Version en français
Abril de 1997, férias, minha primeira
visita ao Canadá, para conhecer meu namorado virtual... Numa bela tarde de
primavera, fui surpreendida, sozinha em casa, com uma nevasca – muito vento lá
fora, tudo ficou branco, nada se via um palmo além da porta de vidro, sequer um
esboço de paisagem. O frio foi aumentando e eu sem saber ao certo como manobrar
as técnicas de aquecimento. O jeito era usar o método que eu conhecia melhor,
agasalhar-me. Apanhei tudo o que encontrei disponível que pudesse servir como
agasalho e me encolhi no sofá, enterrada em meias, paletós e cobertores. Mas
não fiquei sozinha por muito tempo. Logo, logo, comecei a escutar um chorinho
de cachorro do lado de fora. Pulei do sofá e fui para a porta, tentar ver
alguma coisa através do vidro. Não via nada. E sem abrir a porta, claro, voltei
para o meu sofá, ainda mais angustiada, diante de mais aquele imprevisto. O
medo que tenho de cães não me permitiu tomar nenhuma providência e me deixou
mais triste, pensando no bichinho morrendo de frio. Será que morreu? – pensei,
quando não ouvi mais o choro. Talvez ele tenha ido buscar abrigo em alguma
outra casa – tentei me tranquilizar.
No final da tarde, chegou o meu
namorado, que a esta altura já era bem real, não precisávamos mais da internet
para nos comunicarmos, durante meu período de férias no Canadá. E eu lhe contei
sobre o choro do cachorro. Ele foi do lado de fora para procurá-lo e para
retirar a neve que tinha-se acumulado na entrada. Não soubemos onde ele se
escondeu, só mais tarde voltamos a escutá-lo de novo. E encontramos, então, um
cãozinho franzino, desnutrido, apavorado e com um sinal de que tinha apanhado
de alguém. Ele parecia pedir ajuda, mas ao mesmo tempo se esquivava. Como
sempre temerosa, eu pensei que ele pudesse estar doente – raiva, talvez?
Pusemos um pouco de alimento lá fora e ele não demorou a se servir, longe da
nossa presença. Demos-lhe água e o fato de ele ter bebido sem constrangimentos afastou
a idéia de que pudesse ter hidrofobia, pelo menos.
E, assim, pouco a pouco, fomos nos
acostumando uns aos outros. Quando chegou o momento de retornar ao Brasil, eu
já estava quase me sentindo em família... E família com cachorro e tudo. Foi um
dos poucos cães dos quais eu perdi o medo, o nosso valente Ferócio.
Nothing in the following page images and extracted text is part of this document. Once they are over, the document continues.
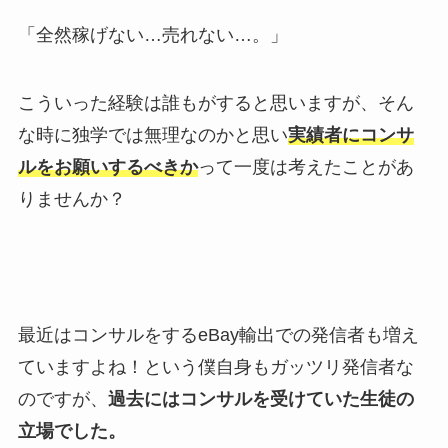
「全然稼げない…売れない…。」
こういった経験は誰もがすると思いますが、そん
な時に独学では無理なのかと思い
実績者にコンサ
ルをお願いするべきか
って一度は考えたことがあ
りませんか？
最近はコンサルをするeBay輸出での発信者も増え
ていますよね！という僕自身もガッツリ発信者な
のですが、
過去にはコンサルを受けていた生徒の
立場でした。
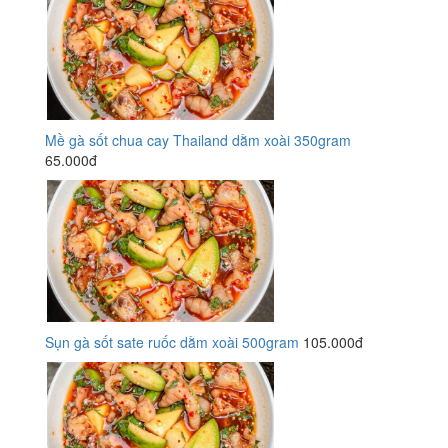
Mề gà sốt chua cay Thailand dằm xoài 350gram
65.000đ
Sụn gà sốt sate ruốc dằm xoài 500gram
105.000đ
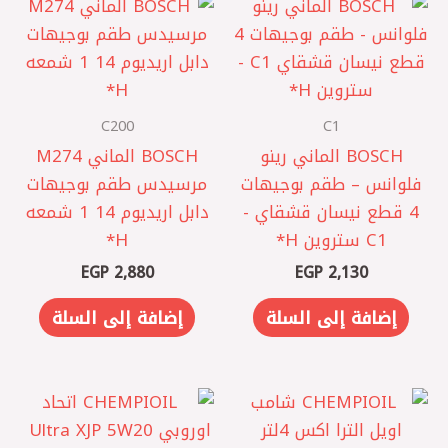
C200
C1
BOSCH الماني رينو
BOSCH الماني M274
فلوانس – ‎طقم بوجيهات
مرسيدس ‎طقم بوجيهات
4 قطع نيسان قشقاي ‎-
دابل اريديوم 14 1 شمعه
C1 ستروين H*
H*
EGP
2,880
EGP
2,130
إضافة إلى السلة
إضافة إلى السلة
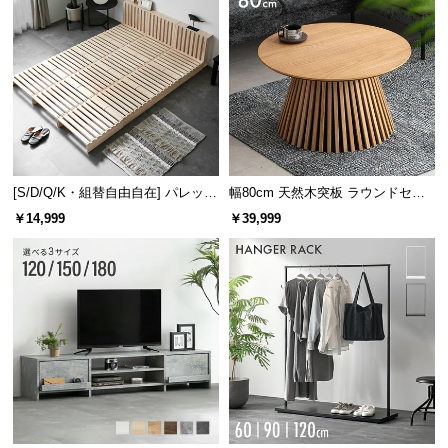
[S/D/Q/K・組替自由自在] パレット
幅80cm 天然木突板 ラウンドセン
ベッド 8/12/16枚セット
ターテーブル 美しい格子デザイン
￥14,999
￥39,999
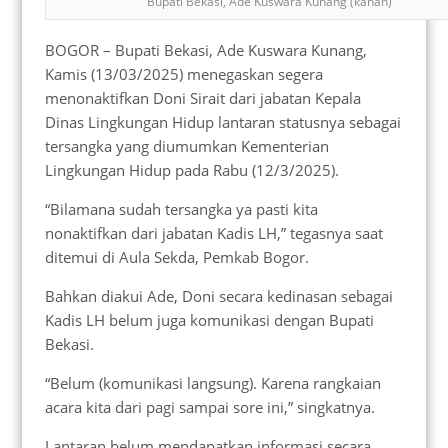
Bupati Bekasi, Ade Kuswara Kunang (kanan)
BOGOR – Bupati Bekasi, Ade Kuswara Kunang,
Kamis (13/03/2025) menegaskan segera
menonaktifkan Doni Sirait dari jabatan Kepala
Dinas Lingkungan Hidup lantaran statusnya sebagai
tersangka yang diumumkan Kementerian
Lingkungan Hidup pada Rabu (12/3/2025).
“Bilamana sudah tersangka ya pasti kita
nonaktifkan dari jabatan Kadis LH,” tegasnya saat
ditemui di Aula Sekda, Pemkab Bogor.
Bahkan diakui Ade, Doni secara kedinasan sebagai
Kadis LH belum juga komunikasi dengan Bupati
Bekasi.
“Belum (komunikasi langsung). Karena rangkaian
acara kita dari pagi sampai sore ini,” singkatnya.
Lantaran belum mendapatkan informasi secara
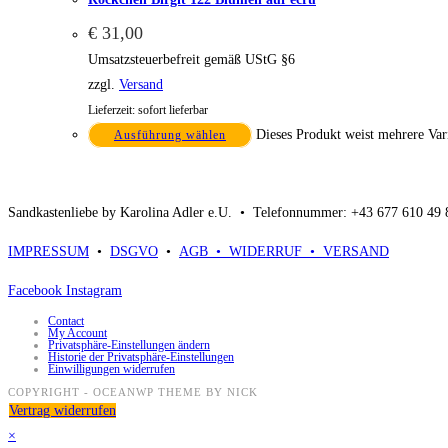
€
31,00
Umsatzsteuerbefreit gemäß UStG §6
zzgl.
Versand
Lieferzeit: sofort lieferbar
Dieses Produkt weist mehrere Var
Ausführung wählen
Sandkastenliebe by Karolina Adler e.U. •
Telefonnummer: +43 677 610 49
IMPRESSUM
•
DSGVO
•
AGB •
WIDERRUF •
VERSAND
Facebook
Instagram
Contact
My Account
Privatsphäre-Einstellungen ändern
Historie der Privatsphäre-Einstellungen
Einwilligungen widerrufen
COPYRIGHT - OCEANWP THEME BY NICK
Vertrag widerrufen
×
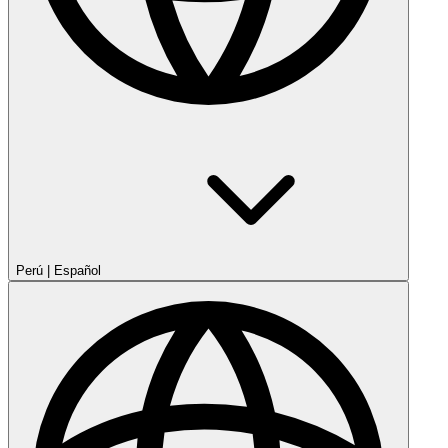
Perú
|
Español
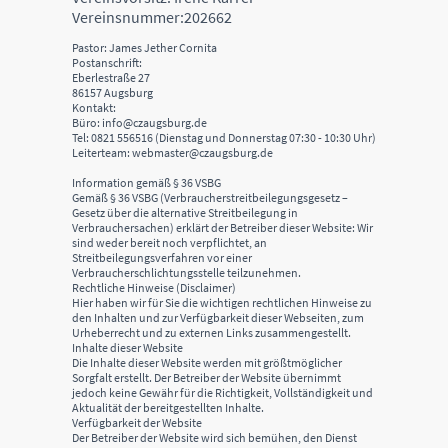
Vereinsnummer:202662
Pastor: James Jether Cornita
Postanschrift:
Eberlestraße 27
86157 Augsburg
Kontakt:
Büro: info@czaugsburg.de
Tel: 0821 556516 (Dienstag und Donnerstag 07:30 - 10:30 Uhr)
Leiterteam: webmaster@czaugsburg.de
Information gemäß § 36 VSBG
Gemäß § 36 VSBG (Verbraucherstreitbeilegungsgesetz –
Gesetz über die alternative Streitbeilegung in
Verbrauchersachen) erklärt der Betreiber dieser Website: Wir
sind weder bereit noch verpflichtet, an
Streitbeilegungsverfahren vor einer
Verbraucherschlichtungsstelle teilzunehmen.
Rechtliche Hinweise (Disclaimer)
Hier haben wir für Sie die wichtigen rechtlichen Hinweise zu
den Inhalten und zur Verfügbarkeit dieser Webseiten, zum
Urheberrecht und zu externen Links zusammengestellt.
Inhalte dieser Website
Die Inhalte dieser Website werden mit größtmöglicher
Sorgfalt erstellt. Der Betreiber der Website übernimmt
jedoch keine Gewähr für die Richtigkeit, Vollständigkeit und
Aktualität der bereitgestellten Inhalte.
Verfügbarkeit der Website
Der Betreiber der Website wird sich bemühen, den Dienst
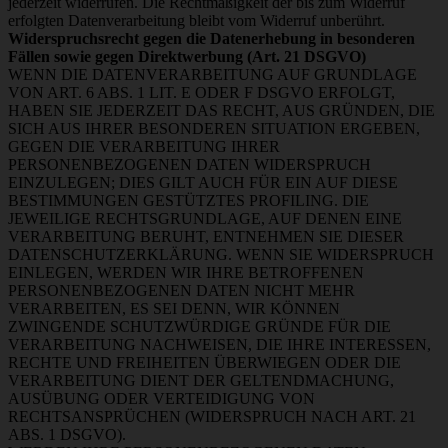
jederzeit widerrufen. Die Rechtmäßigkeit der bis zum Widerruf
erfolgten Datenverarbeitung bleibt vom Widerruf unberührt.
Widerspruchsrecht gegen die Datenerhebung in besonderen
Fällen sowie gegen Direktwerbung (Art. 21 DSGVO)
WENN DIE DATENVERARBEITUNG AUF GRUNDLAGE
VON ART. 6 ABS. 1 LIT. E ODER F DSGVO ERFOLGT,
HABEN SIE JEDERZEIT DAS RECHT, AUS GRÜNDEN, DIE
SICH AUS IHRER BESONDEREN SITUATION ERGEBEN,
GEGEN DIE VERARBEITUNG IHRER
PERSONENBEZOGENEN DATEN WIDERSPRUCH
EINZULEGEN; DIES GILT AUCH FÜR EIN AUF DIESE
BESTIMMUNGEN GESTÜTZTES PROFILING. DIE
JEWEILIGE RECHTSGRUNDLAGE, AUF DENEN EINE
VERARBEITUNG BERUHT, ENTNEHMEN SIE DIESER
DATENSCHUTZERKLÄRUNG. WENN SIE WIDERSPRUCH
EINLEGEN, WERDEN WIR IHRE BETROFFENEN
PERSONENBEZOGENEN DATEN NICHT MEHR
VERARBEITEN, ES SEI DENN, WIR KÖNNEN
ZWINGENDE SCHUTZWÜRDIGE GRÜNDE FÜR DIE
VERARBEITUNG NACHWEISEN, DIE IHRE INTERESSEN,
RECHTE UND FREIHEITEN ÜBERWIEGEN ODER DIE
VERARBEITUNG DIENT DER GELTENDMACHUNG,
AUSÜBUNG ODER VERTEIDIGUNG VON
RECHTSANSPRÜCHEN (WIDERSPRUCH NACH ART. 21
ABS. 1 DSGVO).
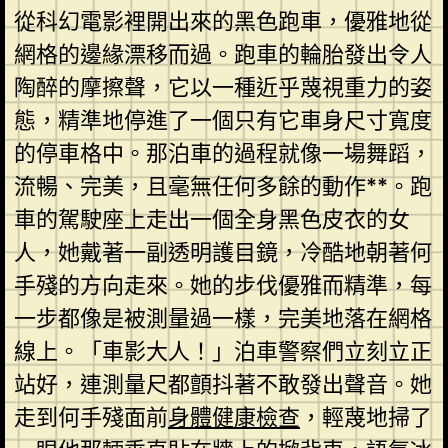
從科幻電影裡開出來的黑色跑車，優雅地從
網格的邊緣漂移而過。跑車的輪胎發出令人
陶醉的摩擦聲，它以一種近乎蔑視重力的姿
態，精準地停進了一個只有它車身尺寸寬度
的停車格中。那泊車的過程就像一場舞蹈，
流暢、完美，且毫無任何多餘的動作**。跑
車的駕駛座上走出一個全身黑色皮衣的女
人，她戴著一副透明護目鏡，冷酷地朝著何
手殘的方向走來。她的步伐優雅而精準，每
一步都像是被測量過一樣，完美地落在網格
線上。「車影大人！」泊車警察們立刻立正
站好，連測量尺都顫抖著不敢發出聲音。她
走到何手殘面前
身體健康檢查
，輕蔑地掃了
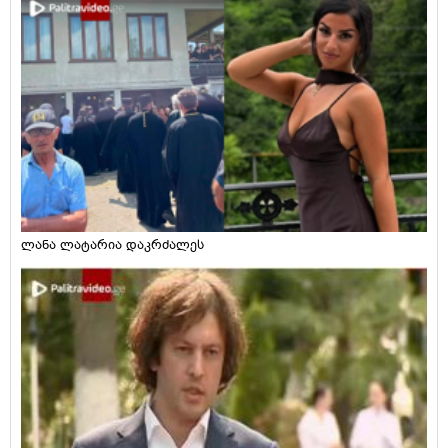
ლანა ლატარია დაკრძალეს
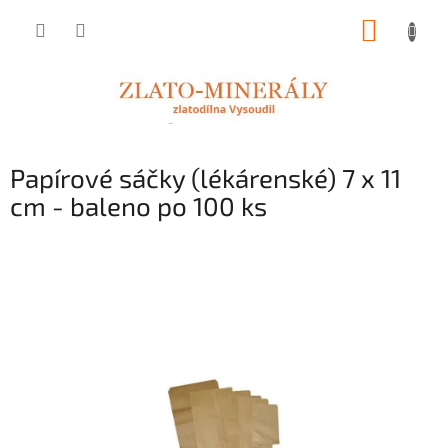
Přejít
NÁKUP
na
obsah
KOŠÍK
Papírové sáčky (lékárenské) 7 x 11
cm - baleno po 100 ks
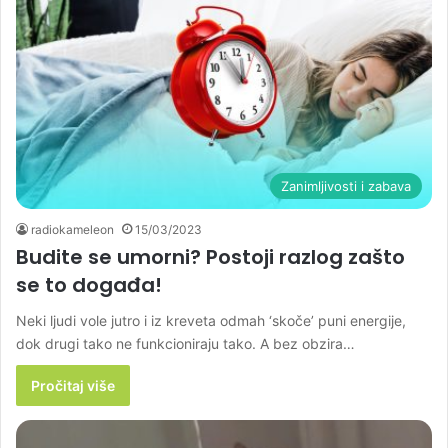
Zanimljivosti i zabava
radiokameleon
15/03/2023
Budite se umorni? Postoji razlog zašto
se to događa!
Neki ljudi vole jutro i iz kreveta odmah ‘skoče’ puni energije,
dok drugi tako ne funkcioniraju tako. A bez obzira…
Pročitaj više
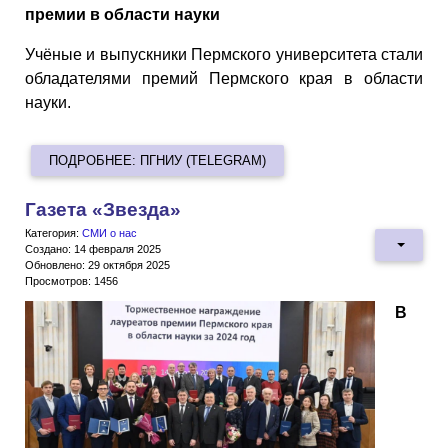
премии в области науки
Учёные и выпускники Пермского университета стали
обладателями премий Пермского края в области
науки.
ПОДРОБНЕЕ: ПГНИУ (TELEGRAM)
Газета «Звезда»
Категория:
СМИ о нас
Создано: 14 февраля 2025
Обновлено: 29 октября 2025
Просмотров: 1456
В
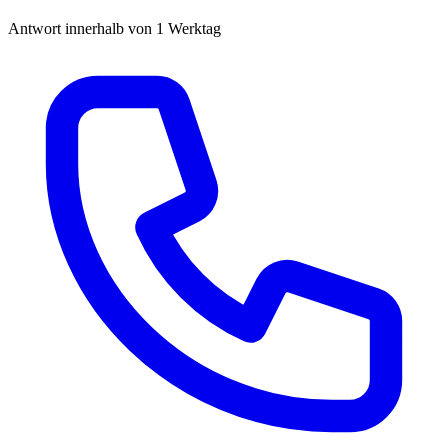
Antwort innerhalb von 1 Werktag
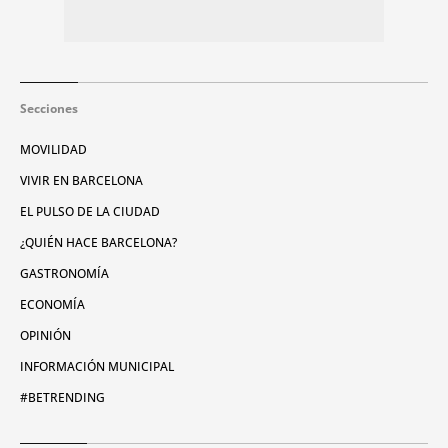
Secciones
MOVILIDAD
VIVIR EN BARCELONA
EL PULSO DE LA CIUDAD
¿QUIÉN HACE BARCELONA?
GASTRONOMÍA
ECONOMÍA
OPINIÓN
INFORMACIÓN MUNICIPAL
#BETRENDING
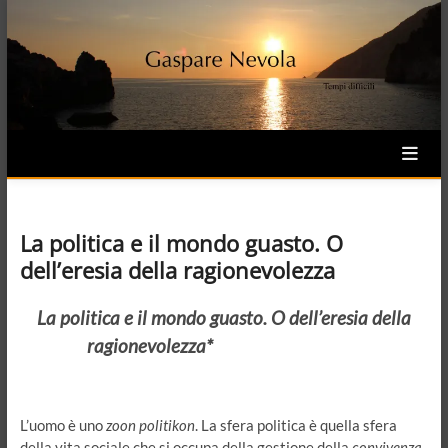
Skip
to
content
La politica e il mondo guasto. O
dell’eresia della ragionevolezza
La politica e il mondo guasto. O dell’eresia della
ragionevolezza*
L’uomo è uno
zoon politikon
. La sfera politica è quella sfera
della vita sociale che si occupa della gestione della
convivenza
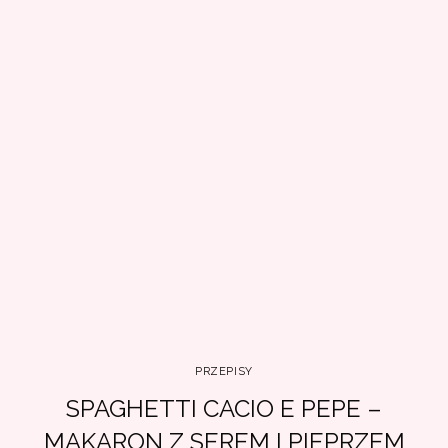
PRZEPISY
SPAGHETTI CACIO E PEPE –
MAKARON Z SEREM I PIEPRZEM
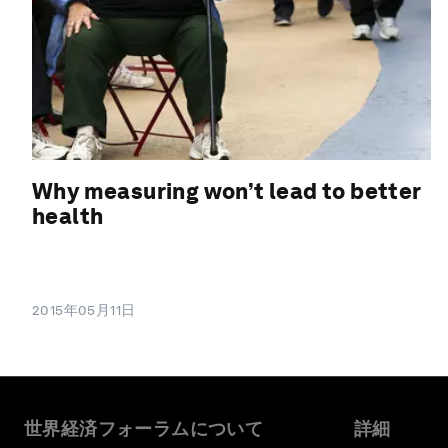
Why measuring won’t lead to better
health
2015年05月11日
世界経済フォーラムについて
詳細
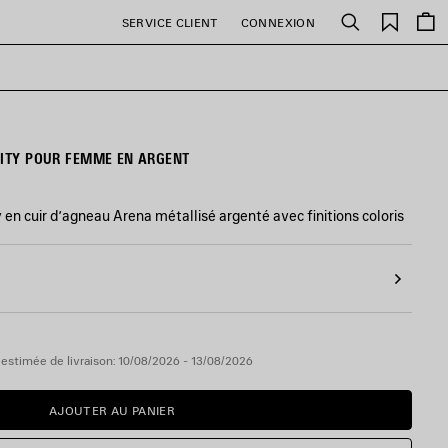
Favori
SERVICE CLIENT
CONNEXION
Rechercher
CITY POUR FEMME EN ARGENT
en cuir d’agneau Arena métallisé argenté avec finitions coloris
estimée de livraison: 10/08/2026 - 13/08/2026
AJOUTER AU PANIER
AJOUTER
VEUILLEZ
AU
SÉLECTIONNER
PANIER
UNE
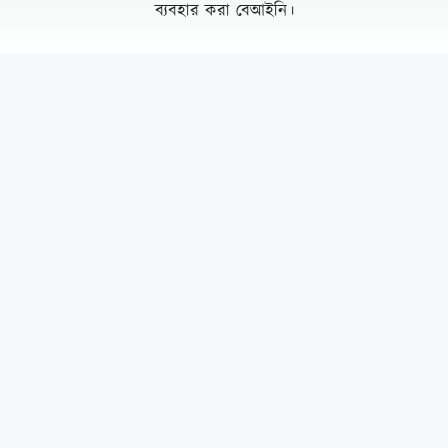
ব্যবহার করা বেআইনি।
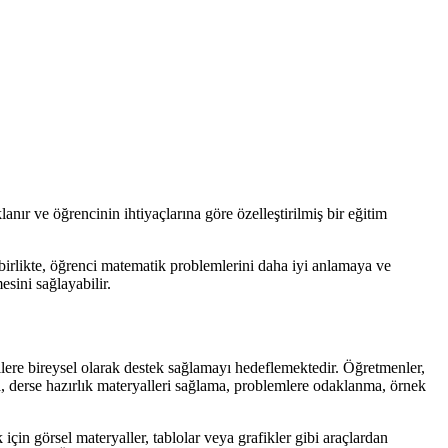
nır ve öğrencinin ihtiyaçlarına göre özelleştirilmiş bir eğitim
 birlikte, öğrenci matematik problemlerini daha iyi anlamaya ve
sini sağlayabilir.
lere bireysel olarak destek sağlamayı hedeflemektedir. Öğretmenler,
nda, derse hazırlık materyalleri sağlama, problemlere odaklanma, örnek
için görsel materyaller, tablolar veya grafikler gibi araçlardan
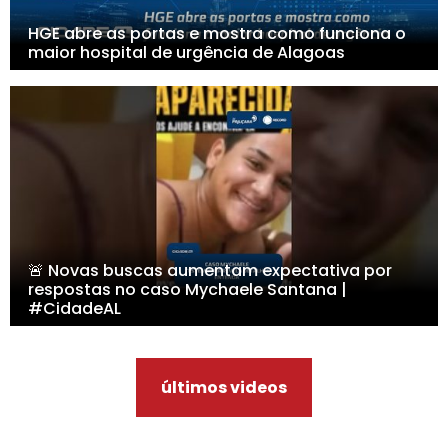
HGE abre as portas e mostra como funciona o
maior hospital de urgência de Alagoas
🚨 Novas buscas aumentam expectativa por
respostas no caso Mychaele Santana |
#CidadeAL
últimos videos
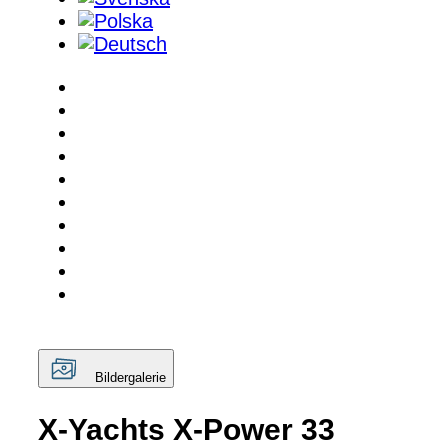
Bildergalerie
X-Yachts X-Power 33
Mas ele nunca quis deixar de ser “vira-lata”
e não se conformava em ficar somente no nosso terreno. Não abriu mão da sua liberdade. De vez em quando, sentia-se
bem à vontade para ultrapassar os seus limites e ia visitar a vizinhança, não
se sabe onde. Há suspeitas de que ele encontrara também uma namorada que lhe
agradava com toda a sua realidade.
Um dia, ele não voltou mais. Não
sabemos o que houve. Esperamos que tenha tido um final feliz.